Palestinians held elections in 2006 in which Hamas won majority seats in the Palestinian Legislative Council, defeating the secular Fatah party, and was set to administer the occupied territories of Gaza, West Bank and East Jerusalem. But having been designated a terrorist group, much of the international community refused to recognize Hamas rule. A civil war soon after broke out between Hamas and Fatah, with Hamas gaining control of Gaza while Fatah held onto West Bank. Citing security concerns, Israel and Egypt in 2007 both imposed a blockade on Gaza, restricting movement of people and goods in and out of the strip in what has created severe economic and humanitarian challenges for the population. Human rights groups likened conditions in the enclave to that of an “open-air prison.”
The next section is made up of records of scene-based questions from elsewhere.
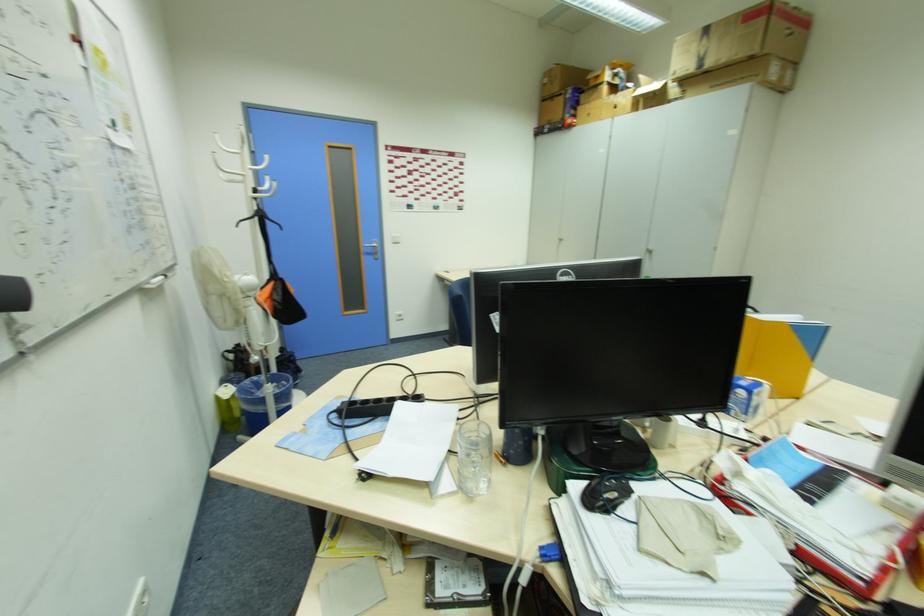
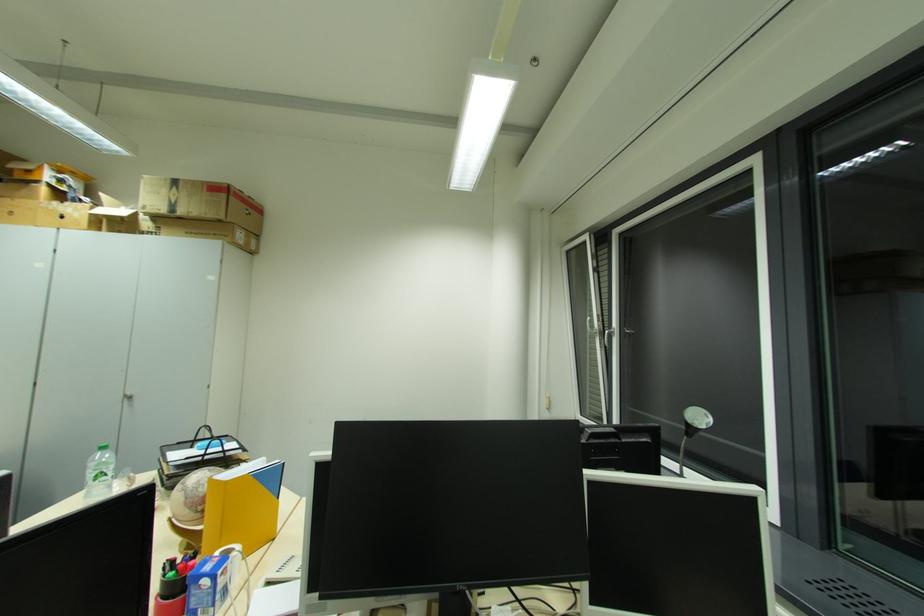
The point at (685, 71) is marked in the first image. Where is the corresponding point in the second image?

(152, 209)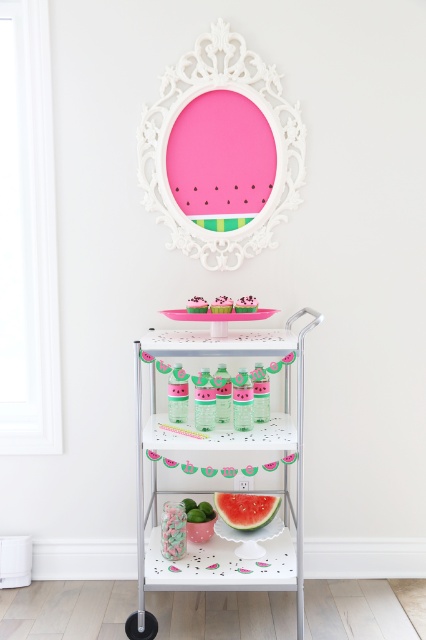
You are standing in front of the bar cart and want to place a 10 cm tall watermelon matte at lower center on the top shelf. Can you determine if there is enough vertical space between the top shelf and the decorative pink oval mirror to accommodate it?

The watermelon matte at lower center is 8.57 feet away from the viewer, but the vertical space between the top shelf and the decorative pink oval mirror isn

You are organizing a summer party and want to place both the watermelon matte at lower center and the green matte lime at lower center on a shelf. Which one should you place first to ensure they both fit?

The watermelon matte at lower center might be wider than green matte lime at lower center, so you should place the wider one first to ensure both fit on the shelf.

You are arranging a summer party and see the watermelon matte at lower center and the green matte lime at lower center on the bar cart. Which one is located to the right of the other?

The watermelon matte at lower center is positioned on the right side of green matte lime at lower center.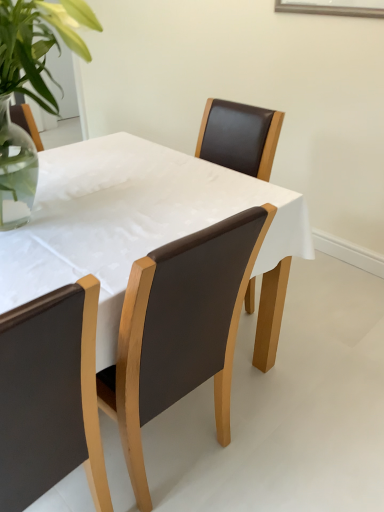
Identify the location of spots to the right of brown leather chair at center, acting as the 1th chair starting from the right. This screenshot has height=512, width=384. (276, 439).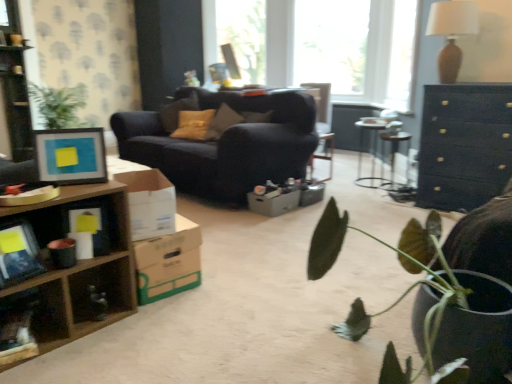
Question: Should I look upward or downward to see metallic silver desk at center?

Choices:
 (A) down
 (B) up

Answer: (B)

Question: Is wooden bookshelf at left at the right side of cardboard box at center, arranged as the first cardboard box when viewed from the right?

Choices:
 (A) no
 (B) yes

Answer: (A)

Question: Is wooden bookshelf at left further to camera compared to cardboard box at center, which ranks as the first cardboard box in back-to-front order?

Choices:
 (A) yes
 (B) no

Answer: (A)

Question: Is wooden bookshelf at left aimed at cardboard box at center, arranged as the first cardboard box when viewed from the right?

Choices:
 (A) yes
 (B) no

Answer: (A)

Question: From the image's perspective, is wooden bookshelf at left beneath cardboard box at center, which ranks as the first cardboard box in back-to-front order?

Choices:
 (A) yes
 (B) no

Answer: (B)

Question: Is wooden bookshelf at left positioned in front of cardboard box at center, which ranks as the first cardboard box in back-to-front order?

Choices:
 (A) no
 (B) yes

Answer: (A)

Question: Does wooden bookshelf at left have a lesser height compared to cardboard box at center, which appears as the 3th cardboard box when viewed from the front?

Choices:
 (A) no
 (B) yes

Answer: (A)

Question: Is cardboard box at center, arranged as the first cardboard box when viewed from the right, directly adjacent to matte brown pillow at center?

Choices:
 (A) yes
 (B) no

Answer: (B)

Question: Is cardboard box at center, arranged as the first cardboard box when viewed from the right, facing away from matte brown pillow at center?

Choices:
 (A) yes
 (B) no

Answer: (B)

Question: From the image's perspective, is cardboard box at center, the third cardboard box from the left, on top of matte brown pillow at center?

Choices:
 (A) yes
 (B) no

Answer: (B)

Question: Is cardboard box at center, arranged as the first cardboard box when viewed from the right, surrounding matte brown pillow at center?

Choices:
 (A) yes
 (B) no

Answer: (B)

Question: Does cardboard box at center, which ranks as the first cardboard box in back-to-front order, have a larger size compared to matte brown pillow at center?

Choices:
 (A) no
 (B) yes

Answer: (A)

Question: Does cardboard box at center, arranged as the first cardboard box when viewed from the right, appear on the left side of matte brown pillow at center?

Choices:
 (A) no
 (B) yes

Answer: (A)

Question: Considering the relative sizes of white cardboard box at center, the first cardboard box positioned from the front, and cardboard box at lower left, which is counted as the second cardboard box, starting from the right, in the image provided, is white cardboard box at center, the first cardboard box positioned from the front, thinner than cardboard box at lower left, which is counted as the second cardboard box, starting from the right,?

Choices:
 (A) yes
 (B) no

Answer: (A)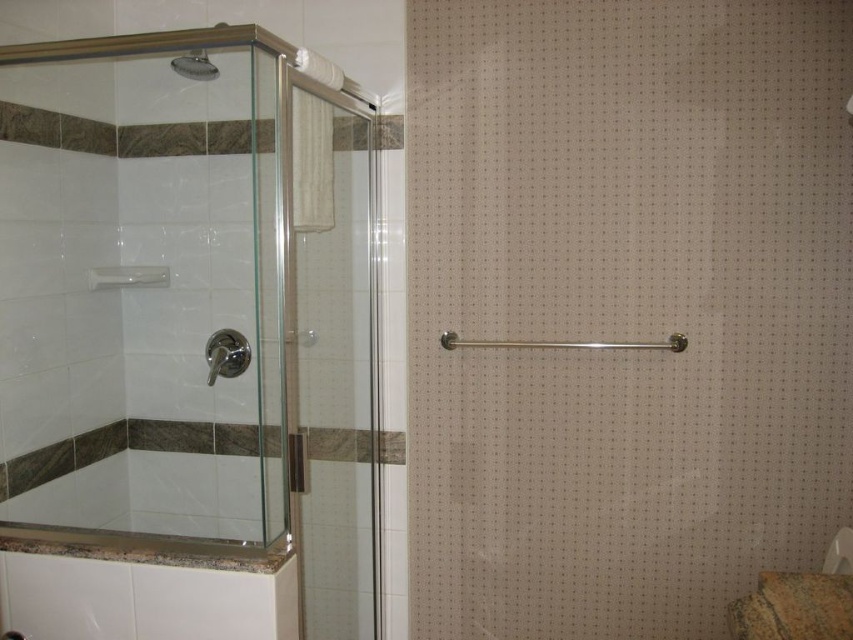
You are designing a bathroom layout and need to ensure proper spacing between the brushed metal showerhead at left and the brushed metal shower head at upper left. According to the image, which one requires more space due to its size?

The brushed metal showerhead at left requires more space because it is larger in size than the brushed metal shower head at upper left.

From the picture: You are a contractor measuring bathroom fixtures. You need to install a new shower curtain rod that must be 2 inches shorter than the height of the clear glass shower door at left. Can the rod also fit over the brown marble toilet bowl at lower right if its height is within the same measurement?

The clear glass shower door at left is taller than the brown marble toilet bowl at lower right. Since the shower curtain rod is 2 inches shorter than the shower door, it may still be taller than the toilet bowl. Therefore, the rod might not fit over the toilet bowl as it could exceed its height.

You are standing in the bathroom and want to reach a point marked at coordinates point (x=363, y=250). The grab bar is 2 feet long. Can you safely reach the point without stretching beyond the grab bar?

The distance between you and point (x=363, y=250) is 6.60 feet, which is longer than the grab bar length of 2 feet. Therefore, you cannot safely reach the point without stretching beyond the grab bar.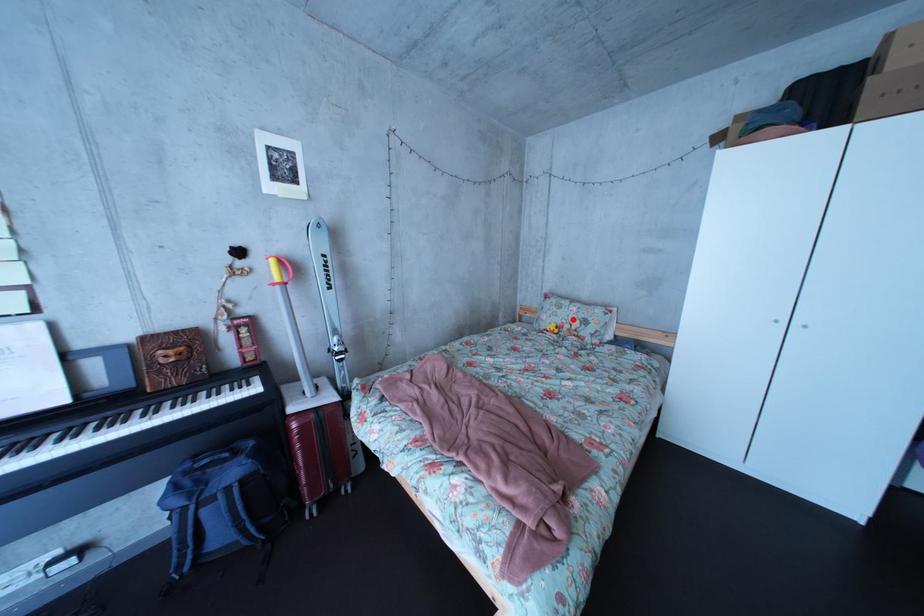
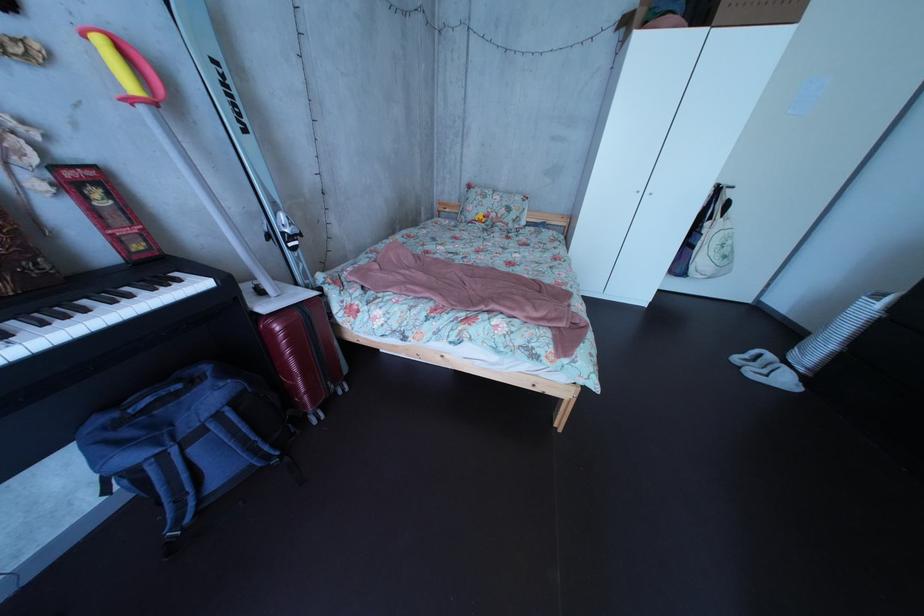
Locate, in the second image, the point that corresponds to the highlighted location in the first image.

(499, 209)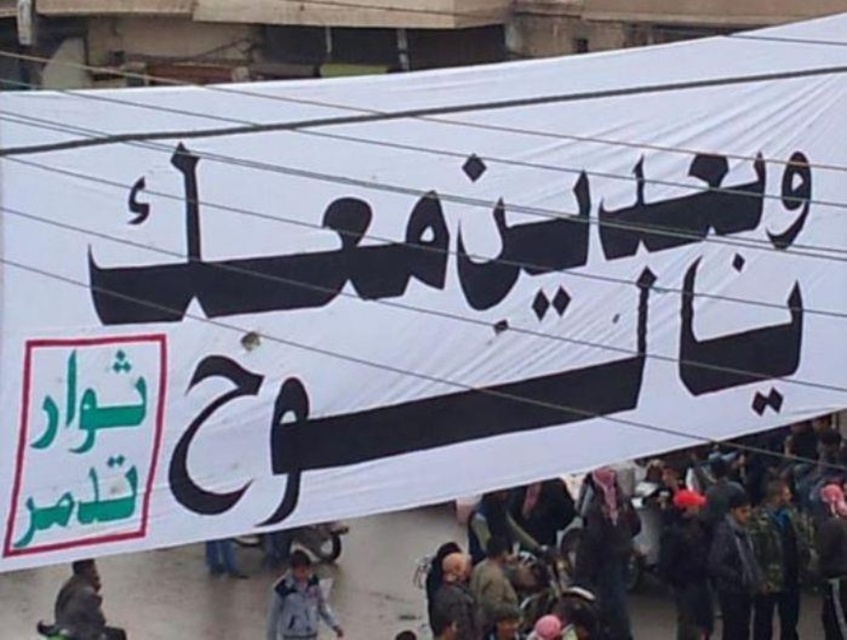
Question: Which object is positioned farthest from the white fleece jacket at center?

Choices:
 (A) dark gray clothing at lower right
 (B) brown leather jacket at lower left

Answer: (A)

Question: Is dark gray clothing at lower right thinner than brown leather jacket at lower left?

Choices:
 (A) yes
 (B) no

Answer: (A)

Question: Can you confirm if dark gray clothing at lower right is smaller than white fleece jacket at center?

Choices:
 (A) yes
 (B) no

Answer: (A)

Question: Does dark gray clothing at lower right have a larger size compared to brown leather jacket at lower left?

Choices:
 (A) no
 (B) yes

Answer: (A)

Question: Which of the following is the closest to the observer?

Choices:
 (A) (313, 600)
 (B) (117, 630)

Answer: (B)

Question: Among these objects, which one is nearest to the camera?

Choices:
 (A) brown leather jacket at lower left
 (B) dark gray clothing at lower right
 (C) white fleece jacket at center

Answer: (A)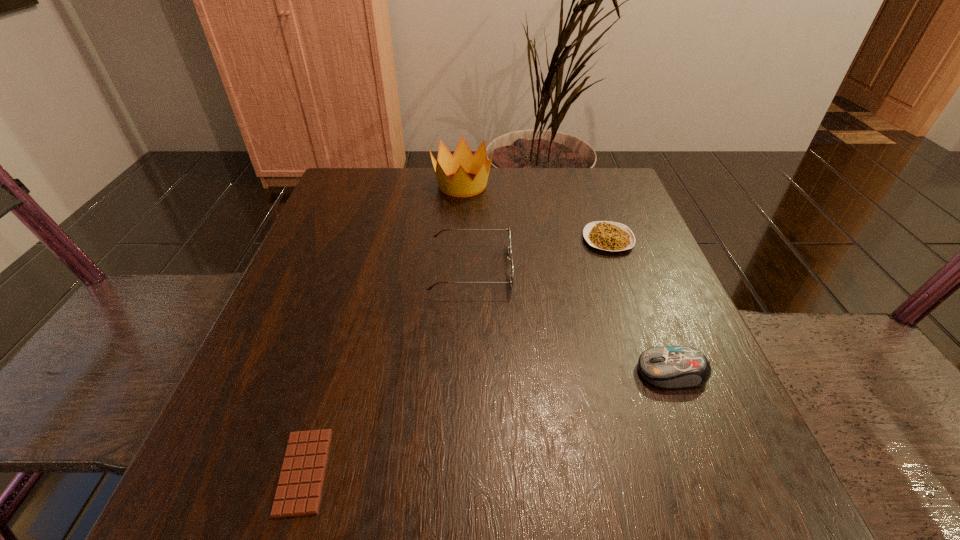
This screenshot has height=540, width=960. Identify the location of vacant region located on the wheel side of the third tallest object. (381, 372).

Image resolution: width=960 pixels, height=540 pixels. In order to click on free space located on the wheel side of the third tallest object in this screenshot , I will do `click(561, 372)`.

At what (x,y) coordinates should I click in order to perform the action: click on vacant space situated 0.160m on the wheel side of the third tallest object. Please return your answer as a coordinate pair (x, y). Looking at the image, I should click on (535, 372).

Identify the location of vacant area situated 0.170m on the left of the fourth tallest object. This screenshot has height=540, width=960. (503, 240).

Find the location of a particular element. The width and height of the screenshot is (960, 540). vacant space located 0.120m on the back of the candy bar is located at coordinates (336, 361).

At what (x,y) coordinates should I click in order to perform the action: click on object present at the far edge. Please return your answer as a coordinate pair (x, y). Looking at the image, I should click on (462, 162).

Where is `object that is at the near edge`? This screenshot has width=960, height=540. object that is at the near edge is located at coordinates (298, 493).

The width and height of the screenshot is (960, 540). What are the coordinates of `object present at the left edge` in the screenshot? It's located at (298, 493).

The image size is (960, 540). I want to click on computer mouse present at the right edge, so click(x=670, y=367).

At what (x,y) coordinates should I click in order to perform the action: click on legume located in the right edge section of the desktop. Please return your answer as a coordinate pair (x, y). The width and height of the screenshot is (960, 540). Looking at the image, I should click on (610, 236).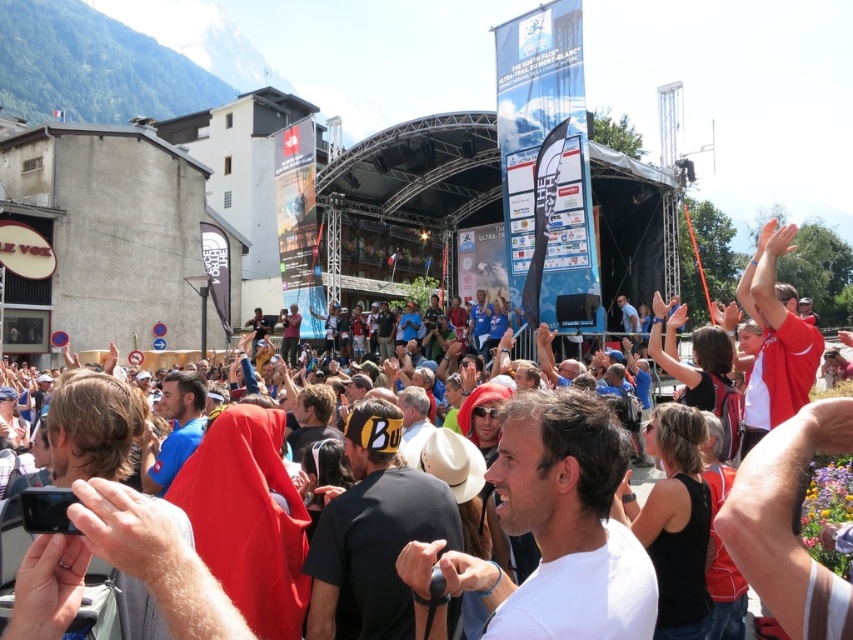
Is point (575, 620) farther from camera compared to point (143, 467)?

That is False.

Is white matte shirt at center above blue fabric shirt at center?

Incorrect, white matte shirt at center is not positioned above blue fabric shirt at center.

The image size is (853, 640). What are the coordinates of `white matte shirt at center` in the screenshot? It's located at (553, 531).

Consider the image. How much distance is there between yellow fabric hat at center and blue fabric shirt at center?

A distance of 55.36 feet exists between yellow fabric hat at center and blue fabric shirt at center.

Who is lower down, yellow fabric hat at center or blue fabric shirt at center?

yellow fabric hat at center is below.

Identify the location of yellow fabric hat at center. This screenshot has width=853, height=640. (373, 532).

Who is more distant from viewer, (x=581, y=596) or (x=403, y=477)?

Positioned behind is point (x=403, y=477).

In order to click on white matte shirt at center in this screenshot , I will do `click(553, 531)`.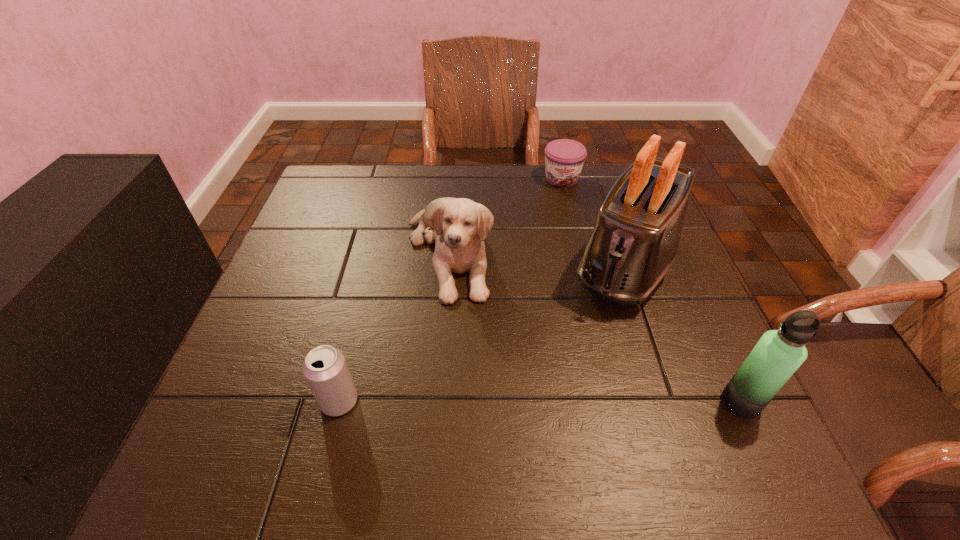
The height and width of the screenshot is (540, 960). In the image, there is a desktop. Identify the location of vacant space at the far left corner. (348, 175).

Where is `free region at the far right corner`? The image size is (960, 540). free region at the far right corner is located at coordinates (600, 176).

Where is `empty space that is in between the second tallest object and the beer can`? empty space that is in between the second tallest object and the beer can is located at coordinates (540, 401).

In order to click on free space between the fourth tallest object and the second object from left to right in this screenshot , I will do `click(394, 327)`.

The width and height of the screenshot is (960, 540). I want to click on empty location between the beer can and the thermos bottle, so click(x=540, y=401).

Find the location of a particular element. vacant space that is in between the thermos bottle and the puppy is located at coordinates (595, 327).

Where is `empty space that is in between the beer can and the tallest object`? This screenshot has width=960, height=540. empty space that is in between the beer can and the tallest object is located at coordinates (483, 333).

Find the location of a particular element. vacant point located between the puppy and the tallest object is located at coordinates (538, 259).

I want to click on free area in between the fourth object from right to left and the shortest object, so click(505, 215).

At what (x,y) coordinates should I click in order to perform the action: click on vacant space in between the third tallest object and the second shortest object. Please return your answer as a coordinate pair (x, y). The height and width of the screenshot is (540, 960). Looking at the image, I should click on (394, 327).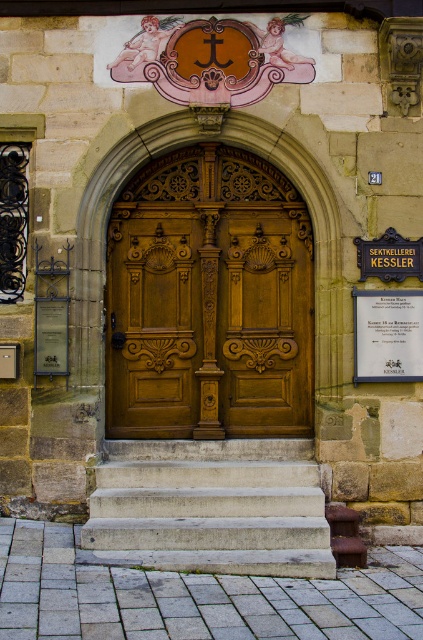
You are standing at the entrance of Sektkellerei Kessler and want to determine the relative positions of two points marked on the building facade. The first point is at coordinates point (118, 326) and the second is at point (209, 330). Which point is closer to you?

Point (118, 326) is closer to you because it is further to the viewer than point (209, 330).

You are a delivery person trying to enter the building. You have a large package that is 8 inches wide. Can you fit through the gap between the polished wood door at center and wooden door at center?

That is the general situation of Gaza over which flare-ups have recurrently erupted between Israel and Hamas, often resulting in significant casualties amid quest by the global community for a lasting ceasefire. Only that the quest falters at every turn owing to perennial aggression mode of parties concerned. Israel is fundamentally a ‘war state’ because not only was her birth secured by aggression in the first Arab-Israeli War, she has had to hold up amidst enveloping enmity of Arab neighbours. Some of these have signed peace treaties with the Jewish state, though, the latest being the 2020 Abraham Accords by which Tel-Aviv normalised relations with the United Arab Emirates, Bahrain, Sudan and Morocco. Moves by the U.S. are currently underway to forge ties between Israel and Saudi Arabia. But implacable enemies remain: besides Hamas in Gaza, there is Hezbollah in Lebanon that is also sponsored by Iran. The two-state solution proposed by the UN hasn’t flown with Israel because it involves giving up annexed East Jerusalem to Palestinians. The Jewish state says the ‘City of David’ is its historical territory that can’t be divided.

Hamas was beyond bestial in its latest attack on Israel. In the raging conflict, however, even where Israel is the aggressed and not the aggressor as in the latest case, she comes off as a monster in her reprisal that puts Palestinian civilians in way of aggravated harm. Humanitarian agencies say the present siege has created acute shortages of food, water and medicaments for hundreds of thousands of Gaza residents. Israel must find a way of responding to Hamas without so severely hazarding the civilian Palestinian populace. But let’s be clear: the conflict is all about territory and has nothing to do with religion. Nothing.